Collected material:
══════════════════════════════

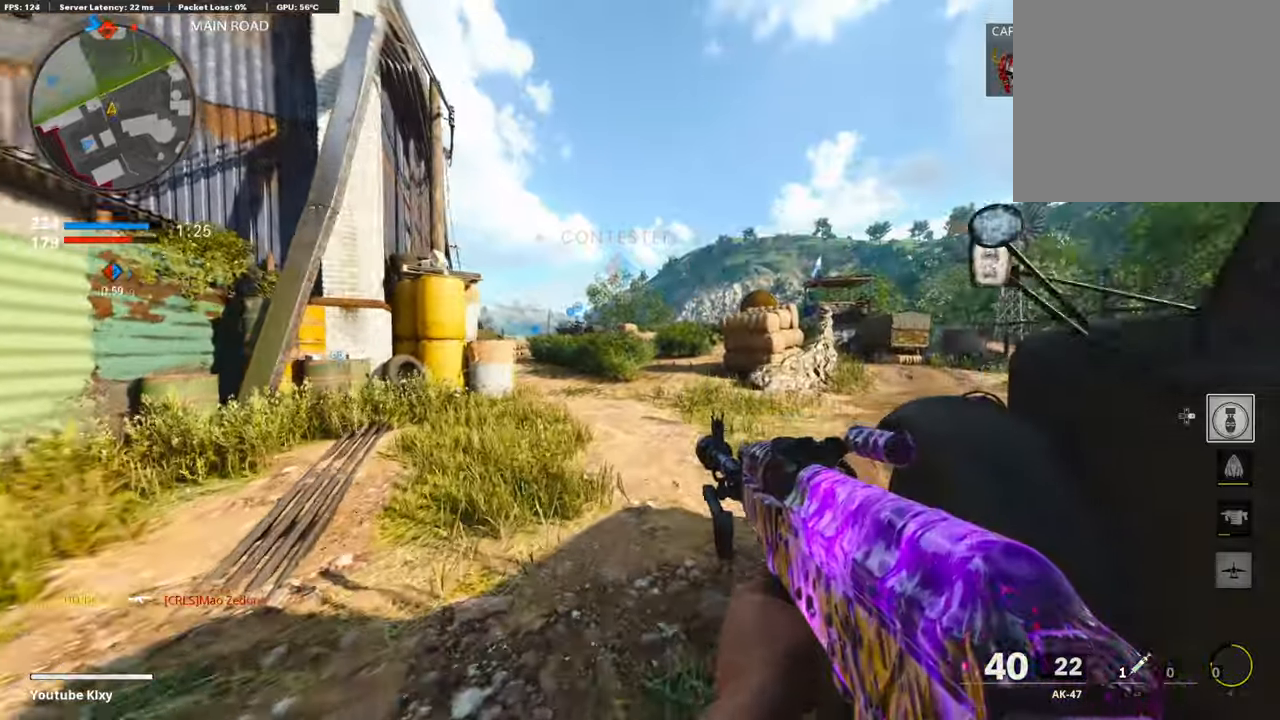
{"buttons": [], "left_stick": "up", "right_stick": "center", "events": [[134, "R2", "down"], [437, "R2", "up"]]}
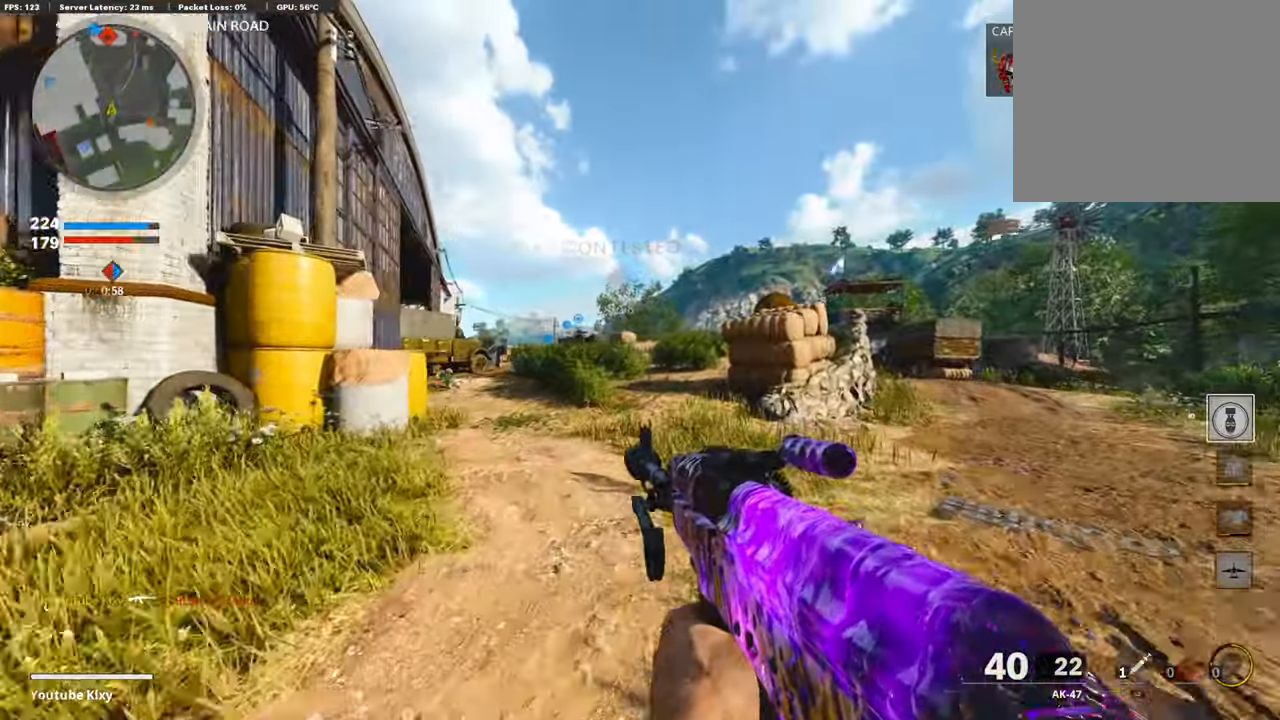
{"buttons": ["L1"], "left_stick": "up", "right_stick": "center", "events": [[118, "right_stick", "right"], [353, "CROSS", "down"], [370, "L1", "down"], [421, "right_stick", "center"], [454, "CROSS", "up"]]}
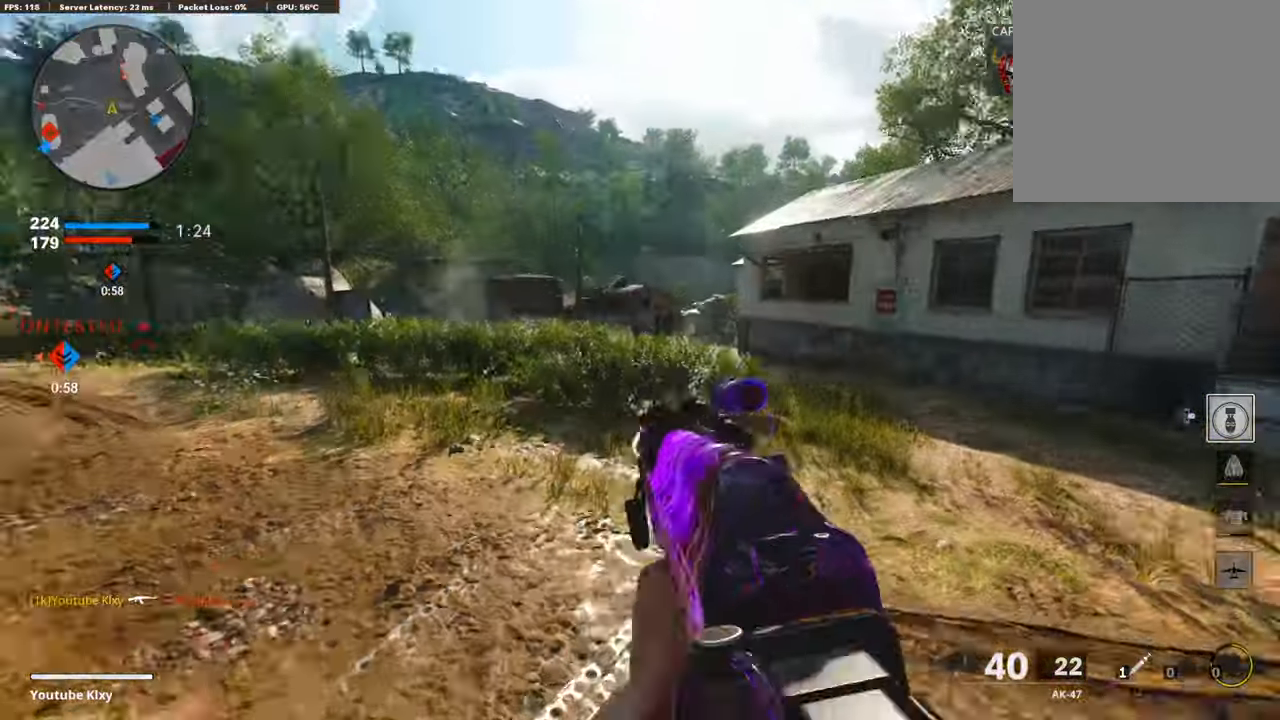
{"buttons": ["L1", "R1"], "left_stick": "up-right", "right_stick": "up-right", "events": [[67, "right_stick", "right"], [420, "right_stick", "up-right"], [470, "R1", "down"], [470, "left_stick", "up-right"]]}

══════════════════════════════

Problem description:
Using the data above, count the lines where "center" appears. Reply with the number only.

Answer to this exercise:
2